We have completed the first part of the analysis with the baseline model. We are now going to implement the Bayesian updating with the April and July data set. Before we do any thing - make sure to save these results to avoid losing this work. We will the data set and use them later to chart the trajectory of risks to see if certain areas have sustained risk across all surveys periods.

# use risk_data_1 later on
risk_data_1 <- st_drop_geometry(spatial.data[,c("osmID", "NeighNum", "Risk_LiraA_2017_1", "Sign_LiraA_2017_1", "LiraA_2017_1")])
# save initial results
write.csv(risk_data_1, file = "Baseline 2017-1.csv", row.names = FALSE)

7.2.6 Apply the Bayesian updating on subsequent data sets

We are going to implement the Bayesian updating on the following data frames: 1.) Lira_2017_2 and Lira_2017_3. Therefore, we will need to create the subsequent data sets for the updating in the same manner as shown in section 7.2.3.2. Let’s start with Lira_2017_2 and create a new list object called stan.dataset.2017_2.

y=Lira2017_2$InfestedNum
x=Lira2017_2[,c(9,10,11,12)]
e=Lira2017_2$Expected

stan.dataset.2017_2=list(N=n, N_edges=n_edges, node1=nod1, node2=nod2, Y=y, X=x, K=length(x), offset=e)

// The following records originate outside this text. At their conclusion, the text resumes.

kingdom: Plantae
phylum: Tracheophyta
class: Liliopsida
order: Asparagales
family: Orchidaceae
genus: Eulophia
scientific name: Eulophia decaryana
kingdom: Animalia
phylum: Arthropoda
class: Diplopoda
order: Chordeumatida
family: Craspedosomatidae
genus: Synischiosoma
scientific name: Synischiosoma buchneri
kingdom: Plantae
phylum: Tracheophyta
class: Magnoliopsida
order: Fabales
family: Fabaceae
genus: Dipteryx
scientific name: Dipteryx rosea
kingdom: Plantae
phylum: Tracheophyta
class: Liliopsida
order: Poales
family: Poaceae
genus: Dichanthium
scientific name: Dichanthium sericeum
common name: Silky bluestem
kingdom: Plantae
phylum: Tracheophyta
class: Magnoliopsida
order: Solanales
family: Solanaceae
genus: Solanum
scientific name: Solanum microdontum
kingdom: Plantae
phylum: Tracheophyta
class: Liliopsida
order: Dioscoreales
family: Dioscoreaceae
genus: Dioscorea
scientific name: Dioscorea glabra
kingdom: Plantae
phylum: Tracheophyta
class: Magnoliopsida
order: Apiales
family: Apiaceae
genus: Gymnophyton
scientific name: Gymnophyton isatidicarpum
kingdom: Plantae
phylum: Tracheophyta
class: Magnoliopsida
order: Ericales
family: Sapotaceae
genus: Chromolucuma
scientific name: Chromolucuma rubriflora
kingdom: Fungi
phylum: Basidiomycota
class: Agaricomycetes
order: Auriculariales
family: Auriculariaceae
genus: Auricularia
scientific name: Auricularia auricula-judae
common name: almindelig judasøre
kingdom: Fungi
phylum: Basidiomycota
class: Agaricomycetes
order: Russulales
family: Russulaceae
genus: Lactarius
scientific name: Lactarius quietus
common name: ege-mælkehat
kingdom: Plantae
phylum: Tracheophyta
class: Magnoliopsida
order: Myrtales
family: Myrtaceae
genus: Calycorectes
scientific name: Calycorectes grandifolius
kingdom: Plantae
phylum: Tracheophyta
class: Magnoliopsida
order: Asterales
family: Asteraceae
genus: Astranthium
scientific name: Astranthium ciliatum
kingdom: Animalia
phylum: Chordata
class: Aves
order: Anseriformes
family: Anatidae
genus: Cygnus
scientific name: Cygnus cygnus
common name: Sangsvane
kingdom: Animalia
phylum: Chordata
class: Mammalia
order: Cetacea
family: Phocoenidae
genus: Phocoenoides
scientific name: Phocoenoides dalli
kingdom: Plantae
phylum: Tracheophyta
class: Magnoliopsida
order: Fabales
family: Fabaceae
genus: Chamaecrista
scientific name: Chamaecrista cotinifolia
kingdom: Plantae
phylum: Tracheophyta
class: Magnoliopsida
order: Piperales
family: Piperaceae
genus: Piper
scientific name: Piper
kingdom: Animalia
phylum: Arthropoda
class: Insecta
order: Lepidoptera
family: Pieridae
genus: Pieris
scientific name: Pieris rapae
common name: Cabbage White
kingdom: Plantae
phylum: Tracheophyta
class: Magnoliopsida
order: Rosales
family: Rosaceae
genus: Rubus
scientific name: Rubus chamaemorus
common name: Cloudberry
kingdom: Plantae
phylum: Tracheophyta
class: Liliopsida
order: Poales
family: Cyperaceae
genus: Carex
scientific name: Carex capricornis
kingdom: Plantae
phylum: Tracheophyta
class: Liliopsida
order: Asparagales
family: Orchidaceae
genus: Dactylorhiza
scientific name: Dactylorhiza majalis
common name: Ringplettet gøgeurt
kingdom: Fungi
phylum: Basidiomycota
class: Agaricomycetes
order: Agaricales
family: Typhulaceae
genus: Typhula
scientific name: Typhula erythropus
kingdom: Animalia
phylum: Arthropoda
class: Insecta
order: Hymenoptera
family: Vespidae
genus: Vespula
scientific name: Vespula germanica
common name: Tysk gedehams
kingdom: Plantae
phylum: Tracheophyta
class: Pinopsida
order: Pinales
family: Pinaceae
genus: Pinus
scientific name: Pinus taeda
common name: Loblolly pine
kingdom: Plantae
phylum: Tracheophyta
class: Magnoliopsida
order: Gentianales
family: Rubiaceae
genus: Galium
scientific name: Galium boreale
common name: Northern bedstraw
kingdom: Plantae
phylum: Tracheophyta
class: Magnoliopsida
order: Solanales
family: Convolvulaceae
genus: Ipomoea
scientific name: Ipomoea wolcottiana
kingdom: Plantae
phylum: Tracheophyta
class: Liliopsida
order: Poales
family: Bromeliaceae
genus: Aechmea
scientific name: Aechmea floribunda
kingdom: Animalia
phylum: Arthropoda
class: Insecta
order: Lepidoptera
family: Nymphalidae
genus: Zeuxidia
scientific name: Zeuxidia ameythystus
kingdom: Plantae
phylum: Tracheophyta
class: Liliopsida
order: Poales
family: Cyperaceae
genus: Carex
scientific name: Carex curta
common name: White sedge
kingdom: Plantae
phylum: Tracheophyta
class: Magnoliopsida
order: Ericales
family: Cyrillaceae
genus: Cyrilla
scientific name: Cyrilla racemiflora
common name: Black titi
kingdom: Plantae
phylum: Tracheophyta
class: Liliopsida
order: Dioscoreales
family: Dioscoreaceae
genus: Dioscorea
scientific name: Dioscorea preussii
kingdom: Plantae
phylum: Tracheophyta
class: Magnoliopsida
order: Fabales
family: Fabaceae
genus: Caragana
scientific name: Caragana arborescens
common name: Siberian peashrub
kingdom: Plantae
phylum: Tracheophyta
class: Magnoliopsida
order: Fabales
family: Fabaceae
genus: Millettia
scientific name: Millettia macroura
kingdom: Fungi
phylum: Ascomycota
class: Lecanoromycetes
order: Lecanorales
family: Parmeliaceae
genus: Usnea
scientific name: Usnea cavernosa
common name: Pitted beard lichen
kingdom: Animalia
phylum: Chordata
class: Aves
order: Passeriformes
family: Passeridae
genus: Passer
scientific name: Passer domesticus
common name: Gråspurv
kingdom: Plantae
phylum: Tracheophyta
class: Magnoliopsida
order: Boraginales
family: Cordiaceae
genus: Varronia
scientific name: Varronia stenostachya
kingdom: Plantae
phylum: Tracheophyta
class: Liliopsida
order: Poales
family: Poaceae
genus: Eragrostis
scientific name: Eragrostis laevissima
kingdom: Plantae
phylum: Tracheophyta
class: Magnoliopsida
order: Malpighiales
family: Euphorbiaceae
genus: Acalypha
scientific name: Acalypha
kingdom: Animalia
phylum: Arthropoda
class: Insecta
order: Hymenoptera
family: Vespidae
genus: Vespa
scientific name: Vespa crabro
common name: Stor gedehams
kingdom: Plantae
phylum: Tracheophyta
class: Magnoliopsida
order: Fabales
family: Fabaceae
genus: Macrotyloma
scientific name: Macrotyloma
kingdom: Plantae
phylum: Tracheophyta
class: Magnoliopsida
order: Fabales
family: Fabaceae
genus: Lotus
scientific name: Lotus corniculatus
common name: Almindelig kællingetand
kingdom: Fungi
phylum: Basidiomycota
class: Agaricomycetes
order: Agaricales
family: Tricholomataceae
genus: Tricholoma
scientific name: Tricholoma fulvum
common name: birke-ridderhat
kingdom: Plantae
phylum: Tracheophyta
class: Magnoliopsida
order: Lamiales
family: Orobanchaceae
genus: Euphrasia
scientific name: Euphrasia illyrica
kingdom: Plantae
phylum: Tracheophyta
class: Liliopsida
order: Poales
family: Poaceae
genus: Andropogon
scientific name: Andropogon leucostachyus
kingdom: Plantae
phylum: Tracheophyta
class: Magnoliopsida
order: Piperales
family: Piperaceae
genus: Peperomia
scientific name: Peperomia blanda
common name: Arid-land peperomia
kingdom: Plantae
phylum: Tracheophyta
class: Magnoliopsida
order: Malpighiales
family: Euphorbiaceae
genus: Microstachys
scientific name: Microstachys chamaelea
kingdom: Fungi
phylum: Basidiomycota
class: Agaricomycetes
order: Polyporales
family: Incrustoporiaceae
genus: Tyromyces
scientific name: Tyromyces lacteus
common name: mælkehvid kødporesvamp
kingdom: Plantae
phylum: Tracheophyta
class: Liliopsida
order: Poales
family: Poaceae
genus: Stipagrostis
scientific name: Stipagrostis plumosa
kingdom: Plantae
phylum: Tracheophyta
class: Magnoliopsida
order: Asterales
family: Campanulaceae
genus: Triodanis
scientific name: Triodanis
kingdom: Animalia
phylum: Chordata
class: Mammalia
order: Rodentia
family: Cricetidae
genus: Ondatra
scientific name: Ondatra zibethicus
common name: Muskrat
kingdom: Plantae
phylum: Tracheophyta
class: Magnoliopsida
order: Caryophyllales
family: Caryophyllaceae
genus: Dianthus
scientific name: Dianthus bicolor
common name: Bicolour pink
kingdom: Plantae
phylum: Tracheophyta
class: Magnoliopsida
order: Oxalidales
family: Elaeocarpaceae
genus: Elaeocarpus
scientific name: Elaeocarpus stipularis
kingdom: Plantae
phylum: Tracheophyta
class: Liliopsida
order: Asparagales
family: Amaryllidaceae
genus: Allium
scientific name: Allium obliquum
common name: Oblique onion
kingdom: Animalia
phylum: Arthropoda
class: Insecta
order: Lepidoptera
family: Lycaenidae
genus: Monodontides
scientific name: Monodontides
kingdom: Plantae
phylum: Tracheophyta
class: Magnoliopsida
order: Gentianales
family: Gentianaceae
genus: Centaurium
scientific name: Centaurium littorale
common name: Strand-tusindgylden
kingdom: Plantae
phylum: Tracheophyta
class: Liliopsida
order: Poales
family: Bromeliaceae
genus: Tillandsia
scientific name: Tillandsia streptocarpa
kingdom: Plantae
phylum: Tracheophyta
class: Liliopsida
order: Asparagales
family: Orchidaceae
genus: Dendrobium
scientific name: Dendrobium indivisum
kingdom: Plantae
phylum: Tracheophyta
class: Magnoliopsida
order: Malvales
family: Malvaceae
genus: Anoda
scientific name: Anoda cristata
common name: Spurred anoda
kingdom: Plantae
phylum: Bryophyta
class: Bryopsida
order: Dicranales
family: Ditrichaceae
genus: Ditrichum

NOTES: The y, x and e will be overwritten.

Now, in the stan() function, instead of calling the Stan script for compilation - we will use the previous model object Bayesian.model.baseline in the fit= argument. The new dataset will be passed on to the data= argument. The updated posterior estimates for the relative risk will be passed into a new object called Bayesian.model.updated1.2017_2.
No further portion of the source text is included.